Important privacy change coming to Android devices
Soon, Android apps that have not been used for a few months will automatically lose the permissions that enable them to access sensitive device features, such as contact lists, SMS messages, and sensors.
In a blog post, Google software engineers Peter Visontay and Bessie Jiang, say: “In order to work, apps often need to request certain permissions, but with dozens of apps on any given device, it can be tough to keep up with the permissions you’ve previously granted, especially if you haven’t used an app for an extended period of time.”
They said in Android 11, they introduced the permission auto-reset feature, which helps protect users’ privacy by automatically resetting an app’s runtime permissions, which display a prompt to the user when requested.
Runtime permissions stop apps from accessing private data without the user’s consent, and give users extra context and visibility into the types of permissions that applications are wanting, or have been granted.
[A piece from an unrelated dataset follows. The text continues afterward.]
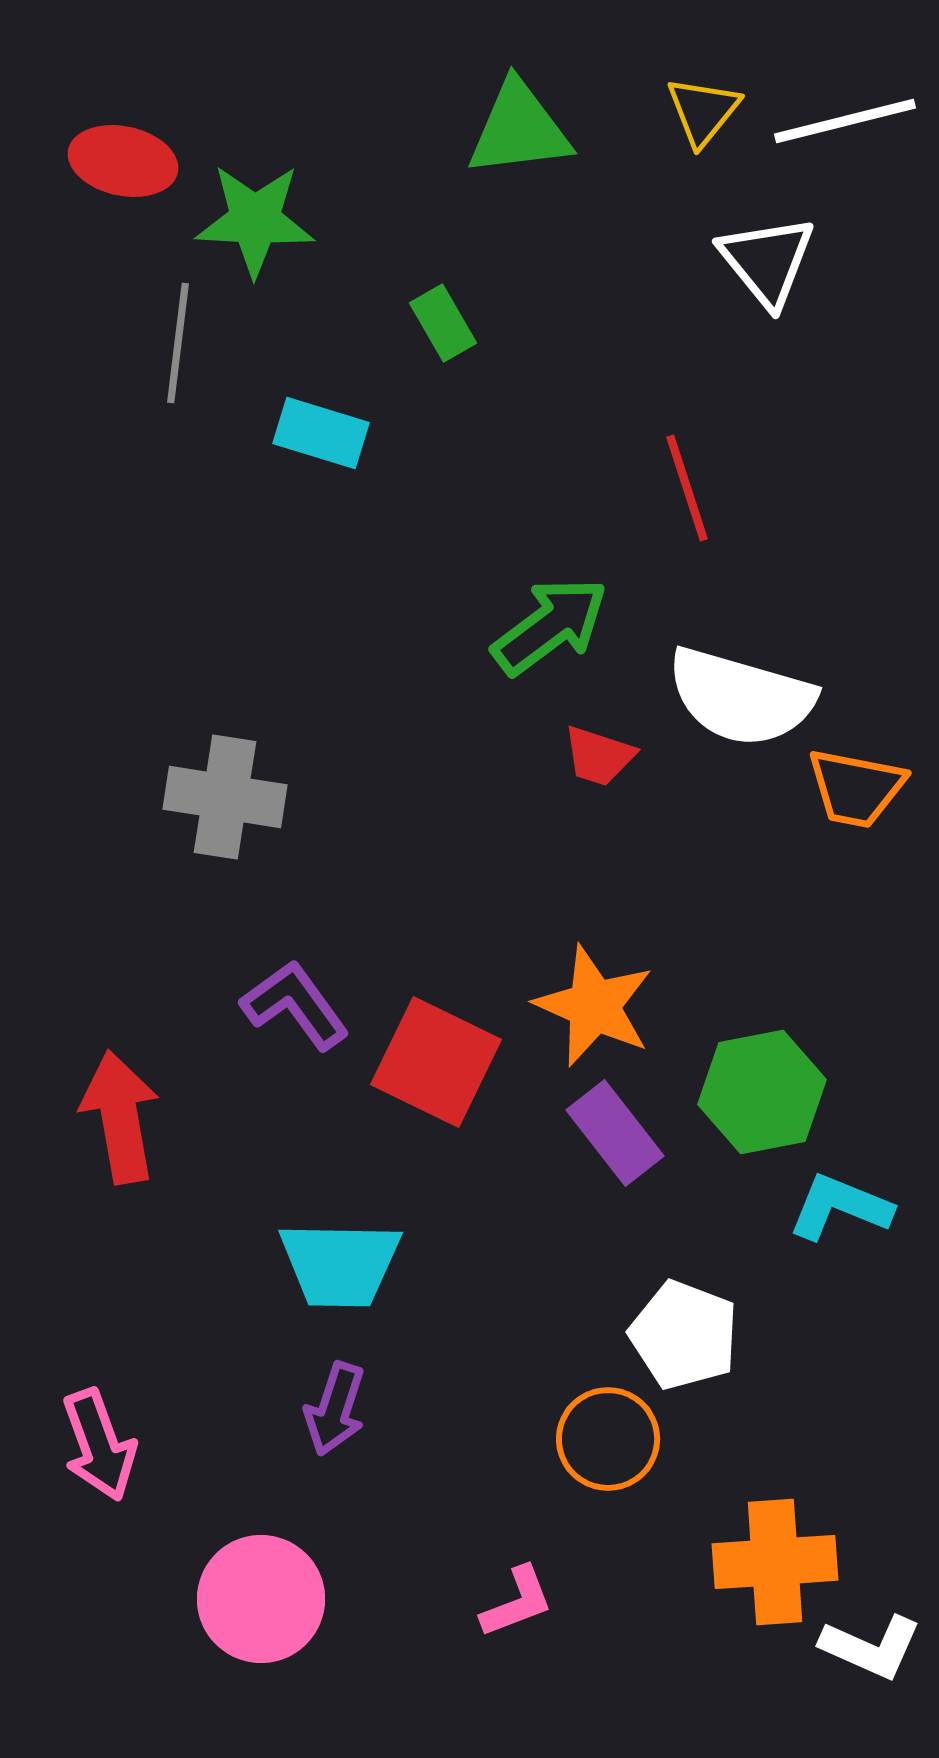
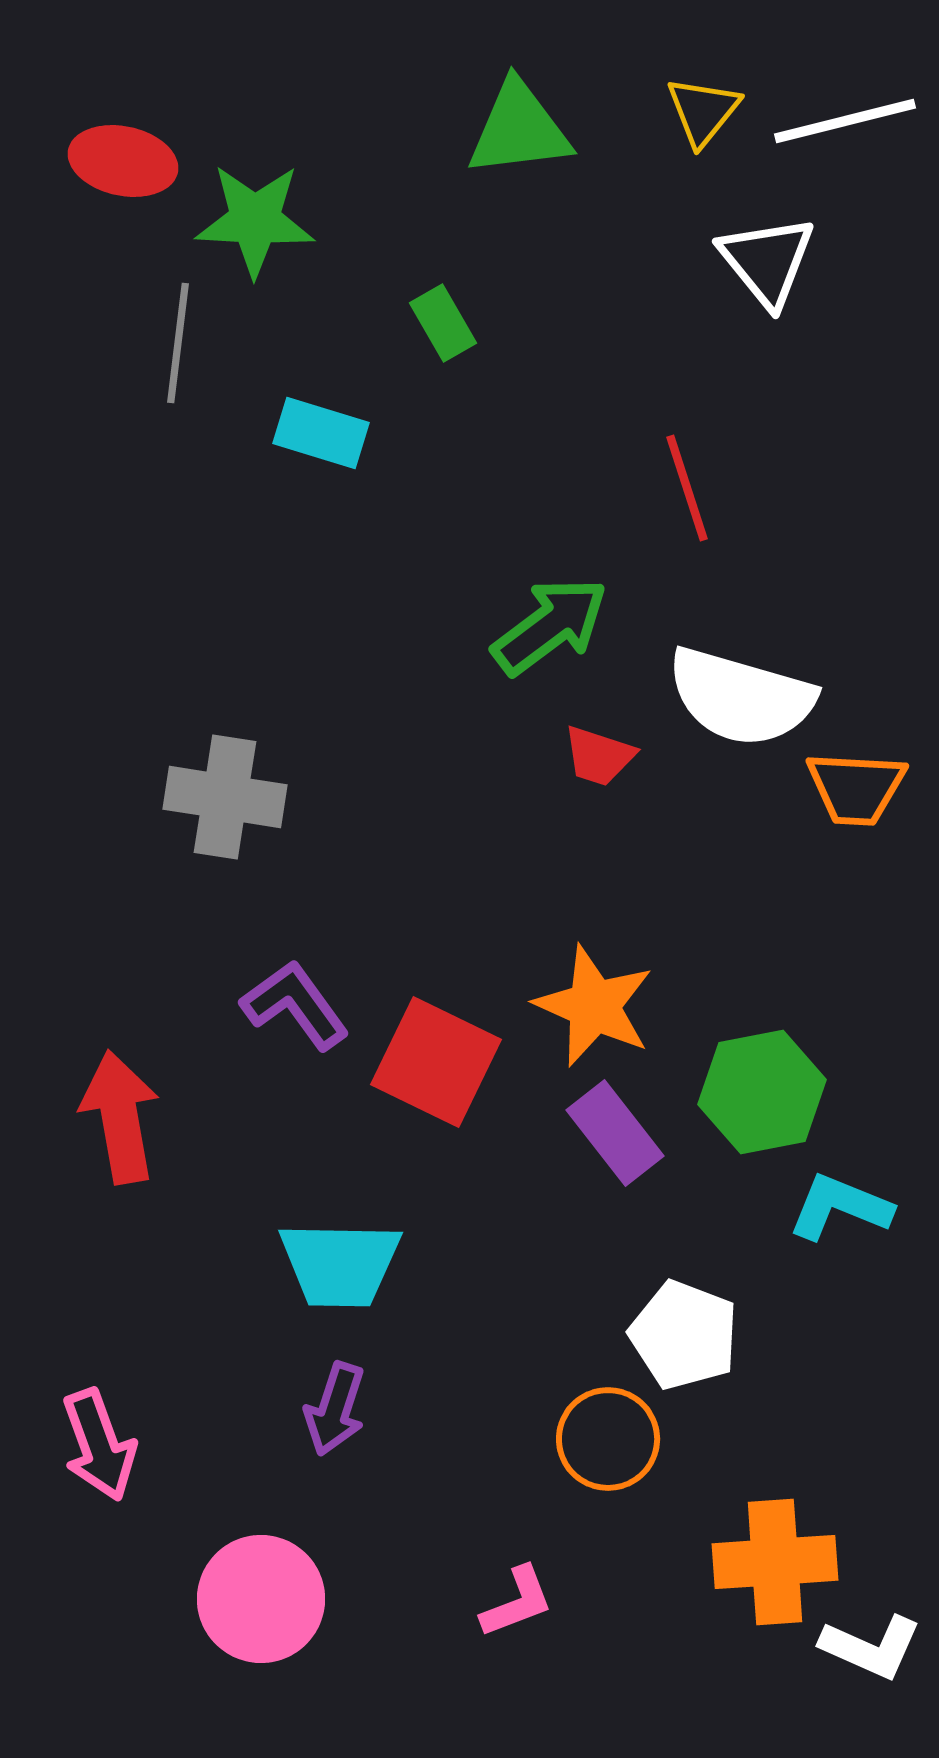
orange trapezoid: rotated 8 degrees counterclockwise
From December this year, Google is expanding this to billions more devices, and permission auto-reset will automatically be enabled on devices with Google Play services that are running Android 6.0 (API level 23) or higher.
In addition, the feature will be enabled by default for apps targeting Android 11 (API level 30) or higher. Users can also enable permission auto-reset manually for apps targeting API levels 23 to 29.
According to the authors of the blog, certain apps and permissions will be automatically exempted from revocation, such as active Device Administrator apps used by enterprises, and permissions that are fixed by enterprise policy.
Developers will also be able to ask the user to prevent the system from resetting their app's permissions, which Google says is useful in cases where users expect the app to work primarily in the background, without necessarily interacting with it.
A game changer
Ilia Kolochenko, founder of ImmuniWeb and a member of Europol Data Protection Experts Network, describes this move as a game-changer for all the unwitting Android users who have granted permissions to mobile apps that don’t need them, or even to malicious apps.
“Many millions of non-technical users are tricked to grant dangerous permissions to adware apps or even installing malicious applications and then grant all existing permissions that may lead to a full compromise of the device,” he explains.
Although Android 10 and 11 have put many novel privacy features in place to protect users from malicious apps, numerous devices are still running obsolete versions of Android that have either basic or no protection at all. “The problem is especially widespread in less developed countries where, however, mobile users use their devices for payments or other sensitive operations.”
Kolochenko says many mobile security experts believe that iOS is more secure by default, particularly considering its vigorous policing of the App Store, application vetting and restrictions to install apps from untrusted sources.
“The new Android feature will foster the race towards stronger data protection and privacy-by-default, hopefully motiving Apple to bring even more advanced privacy features in the near future.”